▸ WHAT IS EXPECTED
The data follows. Retype every entry exactly.

━━ EXCERPTED DATA

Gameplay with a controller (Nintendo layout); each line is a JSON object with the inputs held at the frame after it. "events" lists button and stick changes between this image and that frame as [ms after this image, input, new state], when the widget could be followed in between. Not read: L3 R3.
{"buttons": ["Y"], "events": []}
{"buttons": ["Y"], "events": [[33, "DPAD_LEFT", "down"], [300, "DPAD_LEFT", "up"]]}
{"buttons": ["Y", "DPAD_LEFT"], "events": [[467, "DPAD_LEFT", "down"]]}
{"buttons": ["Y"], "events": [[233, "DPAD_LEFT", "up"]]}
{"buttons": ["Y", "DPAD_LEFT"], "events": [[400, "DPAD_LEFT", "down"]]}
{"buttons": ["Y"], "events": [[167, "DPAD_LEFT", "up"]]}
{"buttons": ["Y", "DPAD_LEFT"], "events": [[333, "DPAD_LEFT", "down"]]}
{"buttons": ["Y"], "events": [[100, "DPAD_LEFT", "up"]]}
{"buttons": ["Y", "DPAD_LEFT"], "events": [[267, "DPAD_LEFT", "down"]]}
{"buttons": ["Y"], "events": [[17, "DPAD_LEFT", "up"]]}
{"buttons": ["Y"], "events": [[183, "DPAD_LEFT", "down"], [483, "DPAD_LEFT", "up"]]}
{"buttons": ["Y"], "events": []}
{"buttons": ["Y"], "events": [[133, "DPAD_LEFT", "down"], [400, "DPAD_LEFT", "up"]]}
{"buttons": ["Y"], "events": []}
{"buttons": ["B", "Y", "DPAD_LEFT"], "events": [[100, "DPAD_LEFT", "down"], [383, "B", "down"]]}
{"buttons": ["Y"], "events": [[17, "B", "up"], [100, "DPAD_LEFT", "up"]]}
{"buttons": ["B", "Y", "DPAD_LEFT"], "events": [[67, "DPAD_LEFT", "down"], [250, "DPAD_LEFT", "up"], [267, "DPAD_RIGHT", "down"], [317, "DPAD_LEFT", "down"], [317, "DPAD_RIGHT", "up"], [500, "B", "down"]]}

━━━━

▸ EXERCISE RESPONSE
Gameplay with a controller (Nintendo layout); each line is a JSON object with the inputs held at the frame after it. "events" lists button and stick changes between this image and that frame as [ms after this image, input, new state], when the widget could be followed in between. Not read: L3 R3.
{"buttons": ["Y"], "events": []}
{"buttons": ["Y"], "events": [[33, "DPAD_LEFT", "down"], [300, "DPAD_LEFT", "up"]]}
{"buttons": ["Y", "DPAD_LEFT"], "events": [[467, "DPAD_LEFT", "down"]]}
{"buttons": ["Y"], "events": [[233, "DPAD_LEFT", "up"]]}
{"buttons": ["Y", "DPAD_LEFT"], "events": [[400, "DPAD_LEFT", "down"]]}
{"buttons": ["Y"], "events": [[167, "DPAD_LEFT", "up"]]}
{"buttons": ["Y", "DPAD_LEFT"], "events": [[333, "DPAD_LEFT", "down"]]}
{"buttons": ["Y"], "events": [[100, "DPAD_LEFT", "up"]]}
{"buttons": ["Y", "DPAD_LEFT"], "events": [[267, "DPAD_LEFT", "down"]]}
{"buttons": ["Y"], "events": [[17, "DPAD_LEFT", "up"]]}
{"buttons": ["Y"], "events": [[183, "DPAD_LEFT", "down"], [483, "DPAD_LEFT", "up"]]}
{"buttons": ["Y"], "events": []}
{"buttons": ["Y"], "events": [[133, "DPAD_LEFT", "down"], [400, "DPAD_LEFT", "up"]]}
{"buttons": ["Y"], "events": []}
{"buttons": ["B", "Y", "DPAD_LEFT"], "events": [[100, "DPAD_LEFT", "down"], [383, "B", "down"]]}
{"buttons": ["Y"], "events": [[17, "B", "up"], [100, "DPAD_LEFT", "up"]]}
{"buttons": ["B", "Y", "DPAD_LEFT"], "events": [[67, "DPAD_LEFT", "down"], [250, "DPAD_LEFT", "up"], [267, "DPAD_RIGHT", "down"], [317, "DPAD_LEFT", "down"], [317, "DPAD_RIGHT", "up"], [500, "B", "down"]]}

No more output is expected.